Our research works are driven by the emergence of pervasive IoT systems and 5G technologies. With the aid of low-power networks and edge computing, we believe that IoT will soon become part of our daily life and change humans' life style. Motivated by this expectation, our research interests lie in low-power wireless networks, edge computing, and mobile/wearable computing.
In Low-power wireless networks, we focus on the key enabling technologies for IoT, such as ZigBee and LoRa networks. Specific topics include ad hoc protocols, performance modeling, bulk data transfer, network coding, etc.
|ZiXOR: Lightweight network coding for reliable communications in IoT.
Indoor IoT communications (ZigBee, BlueTooth) usually suffer from the inference from WiFi networks. We devise a lightweight yet reliable network coding system for indoor IoT communications, which incurs minimized redundancy and does not require change on the off-the-shelf devices. The system is implemented with TelosB/TinyOS nodes and significantly improves the reliability of indoor IoT applications. The erratum for the publication is here.
|BDTrans: Big data transfer in low power wireless.
The wireless applications are becoming more and more data-intensive, leading to a massive requirement on big data transfer such as video data, software update, etc.

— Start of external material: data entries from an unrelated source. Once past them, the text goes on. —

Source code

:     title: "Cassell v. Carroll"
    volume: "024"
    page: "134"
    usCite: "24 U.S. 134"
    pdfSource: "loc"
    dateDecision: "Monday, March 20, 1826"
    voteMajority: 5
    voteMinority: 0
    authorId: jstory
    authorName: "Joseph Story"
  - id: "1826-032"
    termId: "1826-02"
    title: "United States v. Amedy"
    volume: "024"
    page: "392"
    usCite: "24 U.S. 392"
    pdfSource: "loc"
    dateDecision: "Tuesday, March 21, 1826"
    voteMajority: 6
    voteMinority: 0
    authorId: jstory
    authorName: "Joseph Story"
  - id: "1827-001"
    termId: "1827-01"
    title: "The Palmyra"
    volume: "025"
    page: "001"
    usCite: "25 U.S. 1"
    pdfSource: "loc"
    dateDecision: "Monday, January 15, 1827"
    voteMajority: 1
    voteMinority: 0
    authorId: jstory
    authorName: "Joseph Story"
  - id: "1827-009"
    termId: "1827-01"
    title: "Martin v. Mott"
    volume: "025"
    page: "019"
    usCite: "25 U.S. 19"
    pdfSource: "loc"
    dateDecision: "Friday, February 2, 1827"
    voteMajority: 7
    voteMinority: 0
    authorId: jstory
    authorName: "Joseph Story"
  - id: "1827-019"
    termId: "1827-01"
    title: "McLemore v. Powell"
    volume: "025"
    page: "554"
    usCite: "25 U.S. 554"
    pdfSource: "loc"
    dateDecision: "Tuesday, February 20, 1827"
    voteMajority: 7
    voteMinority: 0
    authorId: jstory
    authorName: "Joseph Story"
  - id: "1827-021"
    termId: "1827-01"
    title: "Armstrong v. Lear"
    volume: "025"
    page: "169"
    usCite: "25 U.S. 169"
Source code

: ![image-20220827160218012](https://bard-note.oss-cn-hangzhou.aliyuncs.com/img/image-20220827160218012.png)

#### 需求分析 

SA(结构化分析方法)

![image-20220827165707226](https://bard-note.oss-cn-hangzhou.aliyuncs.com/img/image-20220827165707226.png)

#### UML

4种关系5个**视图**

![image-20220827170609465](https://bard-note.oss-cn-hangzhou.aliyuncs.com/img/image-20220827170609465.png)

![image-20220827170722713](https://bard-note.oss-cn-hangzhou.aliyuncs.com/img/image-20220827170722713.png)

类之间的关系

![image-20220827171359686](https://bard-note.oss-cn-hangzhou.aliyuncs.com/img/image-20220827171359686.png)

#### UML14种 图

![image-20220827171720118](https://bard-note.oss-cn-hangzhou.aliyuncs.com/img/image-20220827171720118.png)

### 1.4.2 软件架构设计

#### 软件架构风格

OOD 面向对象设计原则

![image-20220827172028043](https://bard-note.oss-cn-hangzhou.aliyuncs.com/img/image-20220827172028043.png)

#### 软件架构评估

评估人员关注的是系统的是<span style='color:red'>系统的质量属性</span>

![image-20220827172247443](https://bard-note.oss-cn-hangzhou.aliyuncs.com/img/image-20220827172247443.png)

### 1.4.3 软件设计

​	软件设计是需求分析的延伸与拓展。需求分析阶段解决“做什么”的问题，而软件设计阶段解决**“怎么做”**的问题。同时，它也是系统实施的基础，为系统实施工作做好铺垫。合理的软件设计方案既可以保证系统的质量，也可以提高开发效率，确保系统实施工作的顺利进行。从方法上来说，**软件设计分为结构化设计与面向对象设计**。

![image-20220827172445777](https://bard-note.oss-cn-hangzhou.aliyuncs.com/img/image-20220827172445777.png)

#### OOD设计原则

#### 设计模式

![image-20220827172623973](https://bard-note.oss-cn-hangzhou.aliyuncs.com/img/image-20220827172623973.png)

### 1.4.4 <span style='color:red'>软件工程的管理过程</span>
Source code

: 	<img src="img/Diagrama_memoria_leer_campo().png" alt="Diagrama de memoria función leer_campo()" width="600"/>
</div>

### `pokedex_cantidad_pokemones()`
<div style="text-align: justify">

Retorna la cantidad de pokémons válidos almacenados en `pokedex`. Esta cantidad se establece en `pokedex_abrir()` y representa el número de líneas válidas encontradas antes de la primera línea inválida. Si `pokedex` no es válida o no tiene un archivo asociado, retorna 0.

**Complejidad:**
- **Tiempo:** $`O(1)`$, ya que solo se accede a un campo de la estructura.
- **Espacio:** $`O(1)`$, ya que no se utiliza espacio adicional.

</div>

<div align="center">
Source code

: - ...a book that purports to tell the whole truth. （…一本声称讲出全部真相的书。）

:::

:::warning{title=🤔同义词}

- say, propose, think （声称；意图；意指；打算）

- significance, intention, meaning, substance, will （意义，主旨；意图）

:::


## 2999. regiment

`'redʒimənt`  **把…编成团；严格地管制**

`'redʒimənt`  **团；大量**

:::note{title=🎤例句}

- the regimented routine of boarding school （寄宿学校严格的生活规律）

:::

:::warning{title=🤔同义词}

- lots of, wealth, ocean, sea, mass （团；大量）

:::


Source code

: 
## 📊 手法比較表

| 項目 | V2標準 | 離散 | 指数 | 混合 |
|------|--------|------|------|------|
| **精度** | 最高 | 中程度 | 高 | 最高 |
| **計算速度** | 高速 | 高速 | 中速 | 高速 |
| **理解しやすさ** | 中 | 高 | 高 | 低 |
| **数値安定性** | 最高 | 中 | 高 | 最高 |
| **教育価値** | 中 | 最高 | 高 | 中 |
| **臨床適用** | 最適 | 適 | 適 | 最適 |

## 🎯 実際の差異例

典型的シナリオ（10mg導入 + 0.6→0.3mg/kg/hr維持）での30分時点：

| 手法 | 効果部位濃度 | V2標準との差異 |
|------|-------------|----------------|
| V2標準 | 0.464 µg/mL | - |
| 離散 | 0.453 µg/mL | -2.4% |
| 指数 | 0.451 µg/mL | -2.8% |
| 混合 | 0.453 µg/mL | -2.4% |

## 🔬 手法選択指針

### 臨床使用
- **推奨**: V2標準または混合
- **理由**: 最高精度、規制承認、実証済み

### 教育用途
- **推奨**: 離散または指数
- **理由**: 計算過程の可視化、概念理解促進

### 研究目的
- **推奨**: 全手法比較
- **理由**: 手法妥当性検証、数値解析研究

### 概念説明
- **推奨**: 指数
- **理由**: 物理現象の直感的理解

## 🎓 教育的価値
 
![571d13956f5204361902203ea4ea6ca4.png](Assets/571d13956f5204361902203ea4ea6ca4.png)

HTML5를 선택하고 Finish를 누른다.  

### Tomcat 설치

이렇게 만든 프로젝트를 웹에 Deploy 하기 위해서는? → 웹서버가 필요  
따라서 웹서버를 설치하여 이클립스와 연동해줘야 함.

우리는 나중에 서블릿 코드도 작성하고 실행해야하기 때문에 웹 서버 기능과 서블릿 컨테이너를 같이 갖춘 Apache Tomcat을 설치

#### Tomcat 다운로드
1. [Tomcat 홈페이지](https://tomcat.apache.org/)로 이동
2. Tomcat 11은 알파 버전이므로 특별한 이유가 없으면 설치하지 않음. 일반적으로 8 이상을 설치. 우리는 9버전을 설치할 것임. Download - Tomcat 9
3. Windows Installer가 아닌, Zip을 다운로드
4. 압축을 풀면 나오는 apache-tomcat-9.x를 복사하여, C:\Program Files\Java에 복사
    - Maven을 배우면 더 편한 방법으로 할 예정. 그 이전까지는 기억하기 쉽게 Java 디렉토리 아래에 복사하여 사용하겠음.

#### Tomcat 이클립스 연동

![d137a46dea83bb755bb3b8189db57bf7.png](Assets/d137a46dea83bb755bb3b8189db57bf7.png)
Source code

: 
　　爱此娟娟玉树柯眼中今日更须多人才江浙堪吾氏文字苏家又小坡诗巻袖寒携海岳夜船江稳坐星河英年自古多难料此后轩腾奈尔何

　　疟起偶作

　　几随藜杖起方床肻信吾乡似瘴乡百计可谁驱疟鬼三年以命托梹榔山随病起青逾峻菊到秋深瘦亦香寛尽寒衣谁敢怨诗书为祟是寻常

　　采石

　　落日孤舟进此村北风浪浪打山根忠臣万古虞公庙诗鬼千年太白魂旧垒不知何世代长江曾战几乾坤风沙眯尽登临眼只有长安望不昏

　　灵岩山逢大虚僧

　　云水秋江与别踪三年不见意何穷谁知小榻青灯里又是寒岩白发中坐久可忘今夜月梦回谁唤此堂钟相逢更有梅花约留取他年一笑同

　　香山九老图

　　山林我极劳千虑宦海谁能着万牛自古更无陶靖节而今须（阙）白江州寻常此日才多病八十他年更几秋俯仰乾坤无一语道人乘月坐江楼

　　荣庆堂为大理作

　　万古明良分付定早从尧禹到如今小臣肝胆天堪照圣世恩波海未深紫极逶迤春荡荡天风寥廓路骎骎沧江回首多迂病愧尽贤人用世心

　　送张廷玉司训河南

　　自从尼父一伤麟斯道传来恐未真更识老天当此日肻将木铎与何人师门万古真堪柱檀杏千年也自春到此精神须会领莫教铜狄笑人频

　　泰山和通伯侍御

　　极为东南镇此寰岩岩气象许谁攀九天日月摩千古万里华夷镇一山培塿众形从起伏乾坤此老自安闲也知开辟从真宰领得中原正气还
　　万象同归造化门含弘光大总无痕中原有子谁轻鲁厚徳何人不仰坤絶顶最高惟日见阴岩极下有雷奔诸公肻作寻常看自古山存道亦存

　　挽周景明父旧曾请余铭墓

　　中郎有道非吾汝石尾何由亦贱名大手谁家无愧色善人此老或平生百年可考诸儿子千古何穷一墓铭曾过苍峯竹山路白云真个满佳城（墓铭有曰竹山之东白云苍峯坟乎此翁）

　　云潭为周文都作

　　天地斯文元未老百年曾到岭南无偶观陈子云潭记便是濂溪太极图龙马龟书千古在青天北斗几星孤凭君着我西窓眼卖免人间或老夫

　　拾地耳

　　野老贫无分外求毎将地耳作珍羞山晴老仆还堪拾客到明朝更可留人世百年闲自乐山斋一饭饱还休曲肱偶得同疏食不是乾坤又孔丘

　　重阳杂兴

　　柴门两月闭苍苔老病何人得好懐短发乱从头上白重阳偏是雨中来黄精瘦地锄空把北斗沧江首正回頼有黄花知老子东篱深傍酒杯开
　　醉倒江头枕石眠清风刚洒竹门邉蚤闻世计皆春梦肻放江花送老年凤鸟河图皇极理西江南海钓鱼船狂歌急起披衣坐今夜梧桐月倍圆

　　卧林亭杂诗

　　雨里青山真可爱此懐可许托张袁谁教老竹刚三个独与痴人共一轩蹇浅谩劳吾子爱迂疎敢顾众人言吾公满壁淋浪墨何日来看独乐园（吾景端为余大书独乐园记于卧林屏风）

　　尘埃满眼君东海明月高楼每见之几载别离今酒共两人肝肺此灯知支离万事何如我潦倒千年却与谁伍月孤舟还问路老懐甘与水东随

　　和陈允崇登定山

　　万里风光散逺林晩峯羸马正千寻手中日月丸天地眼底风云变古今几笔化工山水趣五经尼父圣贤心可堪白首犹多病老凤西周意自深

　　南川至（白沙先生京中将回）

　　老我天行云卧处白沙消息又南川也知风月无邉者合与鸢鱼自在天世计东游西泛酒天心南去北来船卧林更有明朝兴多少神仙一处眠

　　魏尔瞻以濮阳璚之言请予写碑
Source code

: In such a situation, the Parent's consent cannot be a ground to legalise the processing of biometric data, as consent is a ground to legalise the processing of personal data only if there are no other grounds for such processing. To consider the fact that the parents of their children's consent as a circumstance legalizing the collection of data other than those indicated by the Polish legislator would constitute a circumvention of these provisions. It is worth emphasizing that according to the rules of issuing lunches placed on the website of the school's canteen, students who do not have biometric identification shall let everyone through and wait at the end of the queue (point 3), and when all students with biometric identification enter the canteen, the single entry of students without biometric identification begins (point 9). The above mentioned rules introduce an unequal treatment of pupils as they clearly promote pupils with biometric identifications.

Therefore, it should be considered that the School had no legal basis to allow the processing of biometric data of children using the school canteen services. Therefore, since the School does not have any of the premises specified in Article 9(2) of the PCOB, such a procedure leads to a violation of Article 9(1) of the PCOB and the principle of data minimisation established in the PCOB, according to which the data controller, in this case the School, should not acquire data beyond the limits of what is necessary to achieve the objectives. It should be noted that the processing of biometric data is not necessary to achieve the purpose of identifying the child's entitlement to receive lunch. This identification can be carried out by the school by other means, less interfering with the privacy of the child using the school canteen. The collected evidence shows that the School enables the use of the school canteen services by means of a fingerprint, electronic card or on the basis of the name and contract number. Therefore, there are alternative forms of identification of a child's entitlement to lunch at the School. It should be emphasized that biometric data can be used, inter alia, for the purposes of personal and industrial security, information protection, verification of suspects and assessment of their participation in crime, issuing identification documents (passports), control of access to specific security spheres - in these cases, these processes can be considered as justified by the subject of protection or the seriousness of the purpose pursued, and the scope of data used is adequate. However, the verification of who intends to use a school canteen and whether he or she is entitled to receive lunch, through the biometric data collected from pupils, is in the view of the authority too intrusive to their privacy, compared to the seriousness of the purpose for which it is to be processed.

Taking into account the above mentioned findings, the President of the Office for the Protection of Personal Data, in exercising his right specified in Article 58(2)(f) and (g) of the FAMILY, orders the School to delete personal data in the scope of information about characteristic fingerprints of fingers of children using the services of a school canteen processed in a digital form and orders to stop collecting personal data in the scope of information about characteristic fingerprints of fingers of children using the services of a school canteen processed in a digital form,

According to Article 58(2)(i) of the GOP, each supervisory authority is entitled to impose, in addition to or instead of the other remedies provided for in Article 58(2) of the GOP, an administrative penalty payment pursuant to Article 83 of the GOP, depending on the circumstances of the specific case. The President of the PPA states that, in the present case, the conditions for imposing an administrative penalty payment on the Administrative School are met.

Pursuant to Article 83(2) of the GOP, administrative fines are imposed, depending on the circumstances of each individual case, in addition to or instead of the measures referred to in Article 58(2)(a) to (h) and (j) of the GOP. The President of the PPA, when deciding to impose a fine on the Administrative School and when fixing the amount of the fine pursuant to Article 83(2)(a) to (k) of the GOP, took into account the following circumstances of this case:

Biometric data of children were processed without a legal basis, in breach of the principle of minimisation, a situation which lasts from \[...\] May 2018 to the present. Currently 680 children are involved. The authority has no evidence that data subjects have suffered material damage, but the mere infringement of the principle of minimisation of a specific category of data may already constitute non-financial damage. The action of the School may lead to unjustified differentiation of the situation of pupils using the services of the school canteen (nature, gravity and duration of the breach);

We devise two general building blocks for big data transfer in LP wireless networks. 1) Accurate sender selection: the most efficient network nodes are selected for data transfer. 2) Fast data transmission protocol: an energy-efficient transmission protocol specifically designed for transferring big data. With the modules, energy efficiency and transmission reliability are significantly improved.
|Energy fairness in LoRa networks.
LoRa is a technology of Low-Power Wide-Area Networks. Based on the Chirp Spread Spectrum, LoRa end devices can modify spreading factor (SF) to achieve different communication ranges and data rates, leading to energy consumption unfairness on end-devices and affecting the network lifetime. We propose two methods to improve the energy fairness in LoRa networks and prolong the network lifetime. 1) Static fairness: Model the relationship between energy fairness and resource allocation, and solve an optimization problem to fairly allocate the resources. 2) Dynamic fairness: Considering the unstable wireless link condition, we update the resource allocation to adapt to the dynamic LoRa networks.
Edge computing plays an important role in supporting the massive IoT computation/communication demands. In edge computing, we focus on network deployment, resource allocation, protocols, etc.
|Edge Deployment for IoT.
To support real-time processing for large scale IoT, deploying edge nodes with communication, storage, and computational capability is a promising approach. The deployment of edge nodes is an important and key problem. In this paper, we carefully analyze the impacting factors in IoT environments and identified the key challenges for edge node deployment. We then propose a novel three-phase deployment approach which considers both the IoT node diversity and the environmental wireless diversity. The proposed work aims at minimizing the number of edge nodes and providing real-time processing service for the IoT network.
|Computation offloading in Edge-IoT networks.
Driven by the tremendous application demands, mobile devices are expected to fulfill computation-intensive and latency-sensitive tasks, which pose a significant challenge for mobile devices with the limited computational ability and battery capacity. To address this problem, we investigate the problem of fine-grained task offloading in edge computing systems. By explicitly considering 1) the topology/schedules of the IoT tasks, 2) the heterogeneous resources on edge servers and 3) the wireless interference in the multi-access edge networks, we propose a lightweight yet efficient offloading scheme for multi-user Edge systems, which offloads the most appropriate tasks/subtasks to edge servers such that the expected execution time is minimized.
|User Aware Content Caching for Mobile Edge Computing.
Mobile Edge Computing (MEC) provides storage, access and computing opportunities for resource-constrained mobile users. In this project, we propose a content caching scheme specifically designed for mobile multimedia users. The mobile users are characterized using the sensory data. Then the potential interest data are predicted according to our prediction of the user preferences.
|PoKeMon: Position free keystroke monitoring with smartphones.
Smartphones nowadays are highly capable to sense various real-world environmental data. In this project, we use a single smartphone to measure the acoustic signals of the keystrokes from keyboard users, which in turn are used to recognize the specific tapped keys. Potential application scenarios include virtual keyboard (you can draw your own keyboard and it works!) and eavesdropping user input.
|R-Render: Enhancing web QoE with optimized rendering.
Modern websites pose serious challenges to high-QoE web browsing due to the webpage complexity. In this project, an optimization proxy is devised, in which all webpage elements are re-ordered according to their QoE contributions and the used browsers. As a result, the webpage elements are placed in the best positions for specific browsers and the user perceived browsing delay can be minimized.
Our research work is supported by a number of national foundations.